In search of lost infinities
What is the "n" in big data?

Stephen Senn, Consultant Statistician, Edinburgh

In designing complex experiments, agricultural scientists, with the help of their statistician collaborators, soon came to realise that variation at different levels had very different consequences for estimating different treatment effects, depending on how the treatments were mapped onto the underlying block structure. This was a key feature of the Rothamsted approach to design and analysis and a strong thread running through the work of Fisher, Yates and Nelder, being expressed in topics such as split-pot designs, recovering inter-block information and fractional factorials. The null block-structure of an experiment is key to this philosophy of design and analysis. However, modern techniques for analysing experiments stress models rather than symmetries and this approach requires much greater care in analysis with the consequence that you can easily make mistakes and often will.

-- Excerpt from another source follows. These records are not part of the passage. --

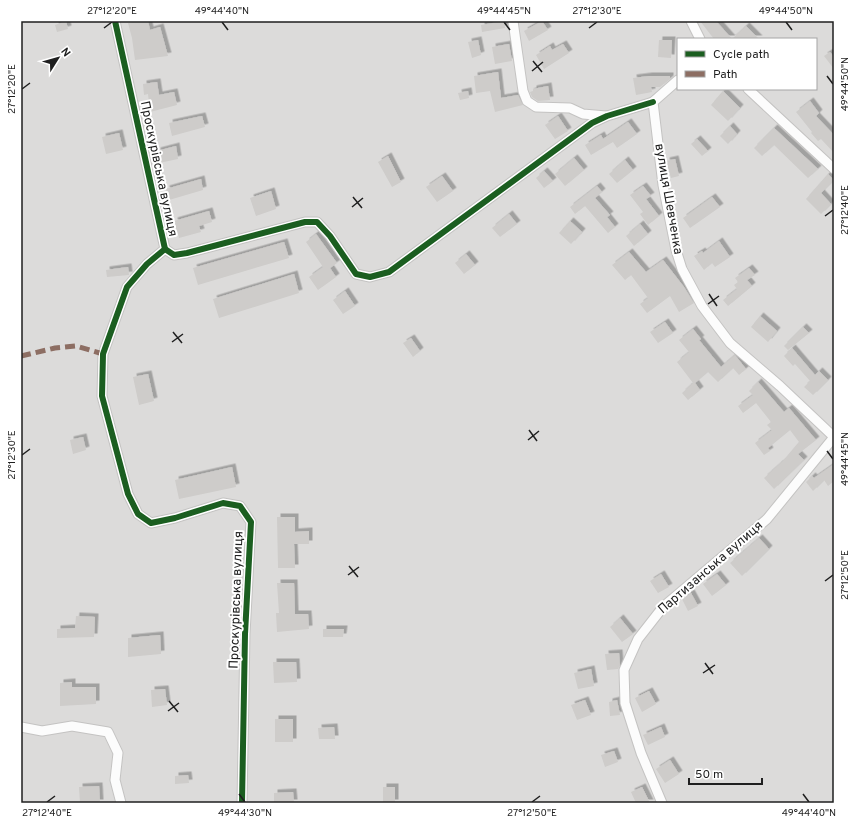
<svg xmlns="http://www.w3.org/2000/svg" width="855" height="824" viewBox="0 0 855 824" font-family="Overpass,sans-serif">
  <defs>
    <filter id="shadow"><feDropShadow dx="3.5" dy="-3.5" stdDeviation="0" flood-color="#0004"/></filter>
  </defs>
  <rect width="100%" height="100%" fill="#edebe9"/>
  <path fill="#dcdbda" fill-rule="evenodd" d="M21 21H834V803H21ZM678 39H816V89H678Z"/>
  <g fill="#ceccca" filter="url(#shadow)">
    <polygon points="66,21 68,29 57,32 55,25"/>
    <polygon points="138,21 148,21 150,30 160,27 168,56 135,60 132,38 128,23"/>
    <polygon points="504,21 505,28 482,32 481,25"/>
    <polygon points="542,21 548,30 529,41 524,31"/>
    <polygon points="700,21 716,21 732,39 714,39"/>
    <polygon points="746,26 759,39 732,39"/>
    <polygon points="478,40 481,55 472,58 468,42"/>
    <polygon points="659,40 672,40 671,58 658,57"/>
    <polygon points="509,44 512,61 495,64 492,47"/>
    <polygon points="563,44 569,53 544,69 536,55 550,46 552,50"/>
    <polygon points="830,52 834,57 834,69 824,56"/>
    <polygon points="498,72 501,98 518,95 523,105 495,112 490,91 476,93 474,76"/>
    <polygon points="649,76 670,76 670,79 660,87 651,87 652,92 636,95 633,78"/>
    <polygon points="157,82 159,95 174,92 177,105 150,112 148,94 144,95 143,84"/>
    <polygon points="548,86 550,100 538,101 532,97 530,92 533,91 533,89"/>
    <polygon points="468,91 469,98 460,100 458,93"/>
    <polygon points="723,91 740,108 728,121 711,105"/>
    <polygon points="810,101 819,113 816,116 834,135 834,153 821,139 818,141 811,133 812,132 796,112"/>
    <polygon points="202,116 205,127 172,136 169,123"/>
    <polygon points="558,116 568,131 555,139 545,125"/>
    <polygon points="628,122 637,134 617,148 613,142 591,155 585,145 601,135 603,139"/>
    <polygon points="730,126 737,134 728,144 720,136"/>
    <polygon points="774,128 818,169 808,178 774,145 762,156 754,148"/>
    <polygon points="119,133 123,150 106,154 102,137"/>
    <polygon points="697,139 708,151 702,156 691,144"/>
    <polygon points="176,146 178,159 159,163 157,151"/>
    <polygon points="388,156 401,182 392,187 378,162"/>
    <polygon points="574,158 584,170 565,186 555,174"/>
    <polygon points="675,159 679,176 671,178 666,161"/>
    <polygon points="625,160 633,170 617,183 609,174"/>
    <polygon points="544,171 553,181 544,188 536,178"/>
    <polygon points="828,174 834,180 821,193 831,204 821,214 806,199"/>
    <polygon points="442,176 453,191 437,202 426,187"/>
    <polygon points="201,179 203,190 169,200 166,189"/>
    <polygon points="597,186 602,192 595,198 610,215 607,217 615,227 608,233 585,206 575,214 570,207"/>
    <polygon points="643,186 651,196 646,199 659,216 648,225 640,214 643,212 630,195"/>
    <polygon points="271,191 276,209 256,216 250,198"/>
    <polygon points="712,197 720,207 690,228 683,218"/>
    <polygon points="209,211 212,222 199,226 201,232 179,238 174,221"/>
    <polygon points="509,214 517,224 500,237 492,228"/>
    <polygon points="570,221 582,232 571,244 559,233"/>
    <polygon points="640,224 648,234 634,246 626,236"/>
    <polygon points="316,234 337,263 330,268 336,277 318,290 309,277 323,267 306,242"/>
    <polygon points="719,241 730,257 715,267 712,263 704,270 694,256 702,251 703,253"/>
    <polygon points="284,242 289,258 198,285 193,268"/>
    <polygon points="629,252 646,272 663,260 684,287 694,303 679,312 670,296 647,313 640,304 648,298 631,275 625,280 612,265"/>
    <polygon points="466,254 475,265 464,274 455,263"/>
    <polygon points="128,267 129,275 107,277 106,270"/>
    <polygon points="749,268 755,275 747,280 752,286 728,306 723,300 737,289 734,285 738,282 735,278"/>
    <polygon points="294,274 299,293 219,318 213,299"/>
    <polygon points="345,291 355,306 343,314 333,300"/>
    <polygon points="760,316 777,331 768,342 751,327"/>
    <polygon points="665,322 673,333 658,343 650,332"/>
    <polygon points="803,327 809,333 788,350 784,346"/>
    <polygon points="693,329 701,339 699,340 721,367 735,355 746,369 739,375 733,368 718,382 708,372 695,383 700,390 688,400 682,393 693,383 677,362 689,352 679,340"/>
    <polygon points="411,338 420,351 413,357 403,343"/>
    <polygon points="792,348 815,375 819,371 828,380 813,395 804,387 810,381 795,364 793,366 784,356"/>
    <polygon points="148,374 154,401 139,405 133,377"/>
    <polygon points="758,382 784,412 789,408 816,440 798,454 804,460 774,489 764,478 783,461 799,442 790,430 768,448 770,451 764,455 755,443 772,430 767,425 771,422 756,403 743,413 738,406 753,395 749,391"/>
    <polygon points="83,437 86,450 73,454 70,440"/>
    <polygon points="834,464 834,481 828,486 824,480 813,491 806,482 812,476 814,478"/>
    <polygon points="232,467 236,487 179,499 175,480"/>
    <polygon points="277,517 295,517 295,532 309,531 309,544 294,544 295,568 278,568"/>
    <polygon points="759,538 769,549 742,576 730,563"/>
    <polygon points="661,574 669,587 658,593 650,581"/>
    <polygon points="717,574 726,585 712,596 703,584"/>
    <polygon points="277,583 294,583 295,614 308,614 309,629 277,632 276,613 279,613"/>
    <polygon points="691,593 698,606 688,611 682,599"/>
    <polygon points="76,616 95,617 94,637 57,638 57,629 75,628"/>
    <polygon points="620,618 633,634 622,642 610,627"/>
    <polygon points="323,629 344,629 343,637 323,637"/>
    <polygon points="160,635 161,654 128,657 128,638"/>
    <polygon points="619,653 620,665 618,669 607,670 605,654"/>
    <polygon points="273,662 296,662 297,682 274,683"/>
    <polygon points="591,669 594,686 578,689 574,673"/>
    <polygon points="72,682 72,687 96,687 96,704 60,706 60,683"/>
    <polygon points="165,689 167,705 152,707 151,690"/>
    <polygon points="649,691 656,704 642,712 635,698"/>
    <polygon points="585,700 591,715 577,720 571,705"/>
    <polygon points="617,700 620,715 610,716 609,702"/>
    <rect x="275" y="719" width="18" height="23"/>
    <polygon points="334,727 335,739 319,739 318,728"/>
    <polygon points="661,727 665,737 648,745 643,735"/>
    <polygon points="614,751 618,762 605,767 601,755"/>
    <polygon points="670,760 679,774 665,783 656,769"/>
    <polygon points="188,775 189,783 175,784 175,776"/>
    <polygon points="99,786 100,803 80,803 79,787"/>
    <rect x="383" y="787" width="12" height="16"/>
    <polygon points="642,787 650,803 636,803 631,792"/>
    <polygon points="293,792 294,803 274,803 274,793"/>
  </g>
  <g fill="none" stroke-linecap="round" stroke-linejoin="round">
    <defs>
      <g id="minor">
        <polyline points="115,21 165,249 147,264 127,287 103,354 102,396 128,494 138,514 151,523 175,518 223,503 240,506 251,522 245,634 242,803"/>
        <polyline points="513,21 523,91 527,101 536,107 570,108 583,114 606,116"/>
        <polyline points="691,21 700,39"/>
        <polyline points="678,80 653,102 663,185 676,250 682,269 702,306 730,343 780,386 834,437"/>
        <polyline points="748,89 834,169"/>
        <polyline points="165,249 174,255 187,253 305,222 317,222 330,236 356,274 370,277 389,272 592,123 607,116 653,102"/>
        <polyline points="21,727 42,731 72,726 108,732 118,753 115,780 121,803"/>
        <polyline points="662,803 641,753 625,703 624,670 638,639 663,607 767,519 834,437"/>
      </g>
    </defs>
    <use href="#minor" stroke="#c4c3c2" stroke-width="11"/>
    <use href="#minor" stroke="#fcfcfc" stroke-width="9"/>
    <polyline stroke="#8d6e63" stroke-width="5" stroke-dasharray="10 5" stroke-linecap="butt" points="21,356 55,348 76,346 103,354"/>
    <defs>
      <g id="cycleway">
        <polyline points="115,21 165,249 147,264 127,287 103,354 102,396 128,494 138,514 151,523 175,518 223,503 240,506 251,522 245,634 242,803"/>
        <polyline points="165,249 174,255 187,253 305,222 317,222 330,236 356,274 370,277 389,272 592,123 607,116 653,102"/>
      </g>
    </defs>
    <use href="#cycleway" stroke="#fff" stroke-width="8"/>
    <use href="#cycleway" stroke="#1b5e20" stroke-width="6"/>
  </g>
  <path fill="none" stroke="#1f1f1f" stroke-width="1.5" d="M222 22 228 30M504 22 510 30M786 22 792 30M104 28 112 22M589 28 597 22M533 61 542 72M532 71 543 62M827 76 833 84M22 89 30 83M353 197 362 208M352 207 363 198M825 216 833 210M709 294 717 306M708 304 719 296M173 332 182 343M172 342 183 334M529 430 537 441M528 440 539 431M827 451 833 459M22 455 30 449M349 566 358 577M348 575 359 567M825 581 833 575M705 663 713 674M703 673 715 665M169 701 178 712M168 711 179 703M239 794 245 802M803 794 809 802M47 802 55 796M532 802 540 796"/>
  <g text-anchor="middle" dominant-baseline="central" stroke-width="4" stroke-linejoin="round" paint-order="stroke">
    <g font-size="13" fill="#1f1f1f" stroke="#fff">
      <text transform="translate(158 169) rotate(78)">Проскурівська вулиця</text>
      <text transform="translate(668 199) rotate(80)">вулиця Шевченка</text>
      <text transform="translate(711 568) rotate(-41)">Партизанська вулиця</text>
      <text transform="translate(237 600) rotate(-88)">Проскурівська вулиця</text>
    </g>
  </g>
  <rect width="855" height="824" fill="none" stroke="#ffffff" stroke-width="44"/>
  <rect x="677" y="38" width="140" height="52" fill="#ffffff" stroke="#a5a5a5"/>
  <rect x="685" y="51" width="20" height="6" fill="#1b5e20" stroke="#a5a5a5"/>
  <text x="713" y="58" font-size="12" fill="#1f1f1f">Cycle path</text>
  <rect x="685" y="71" width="20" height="6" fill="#8d6e63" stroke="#a5a5a5"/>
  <text x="713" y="78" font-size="12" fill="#1f1f1f">Path</text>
  <g transform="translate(58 58) rotate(53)" stroke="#ffffff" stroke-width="3" paint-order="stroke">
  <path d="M0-3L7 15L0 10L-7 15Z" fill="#1f1f1f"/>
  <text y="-6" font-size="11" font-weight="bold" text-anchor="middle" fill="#1f1f1f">N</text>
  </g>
  <path d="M689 778v6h73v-6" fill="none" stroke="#1f1f1f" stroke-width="2"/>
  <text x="695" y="778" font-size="12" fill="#1f1f1f" stroke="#ffffff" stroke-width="3" paint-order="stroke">50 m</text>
  <rect x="22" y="22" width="811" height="780" fill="none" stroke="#1f1f1f" stroke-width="1.5"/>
  <g font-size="10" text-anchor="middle" fill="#1f1f1f">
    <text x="112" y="14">27°12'20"E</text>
    <text x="222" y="14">49°44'40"N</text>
    <text x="504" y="14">49°44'45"N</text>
    <text x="597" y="14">27°12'30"E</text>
    <text x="786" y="14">49°44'50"N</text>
    <text transform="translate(844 84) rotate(-90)" y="4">49°44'50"N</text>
    <text transform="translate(11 89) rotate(-90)" y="4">27°12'20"E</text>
    <text transform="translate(844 210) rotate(-90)" y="4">27°12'40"E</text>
    <text transform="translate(11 455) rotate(-90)" y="4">27°12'30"E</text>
    <text transform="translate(844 459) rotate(-90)" y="4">49°44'45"N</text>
    <text transform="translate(844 575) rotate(-90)" y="4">27°12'50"E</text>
    <text x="47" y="816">27°12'40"E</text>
    <text x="245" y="816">49°44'30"N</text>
    <text x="532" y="816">27°12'50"E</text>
    <text x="809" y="816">49°44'40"N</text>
  </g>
</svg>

In this talk I shall underline the obvious, but often unintentionally overlooked, fact that understanding variation at the various levels at which it occurs is crucial to analysis. I shall take three examples, an application of John Nelder's theory of general balance to Lord's Paradox, the use of historical data in drug development and a hybrid randomised non-randomised clinical trial, the TARGET study, to show that data that many, including those promoting a so-called causal revolution, assume to be 'big', may actually be rather 'small'. The consequence is that there is a danger that the size of standard errors will be underestimated or even that the appropriate regression coefficients for adjusting for confounding may not be identified correctly.

I conclude that an old but powerful experimental design approach holds important lessons for observational data about limitations in interpretation that mere numbers cannot overcome. Small may be beautiful, after all.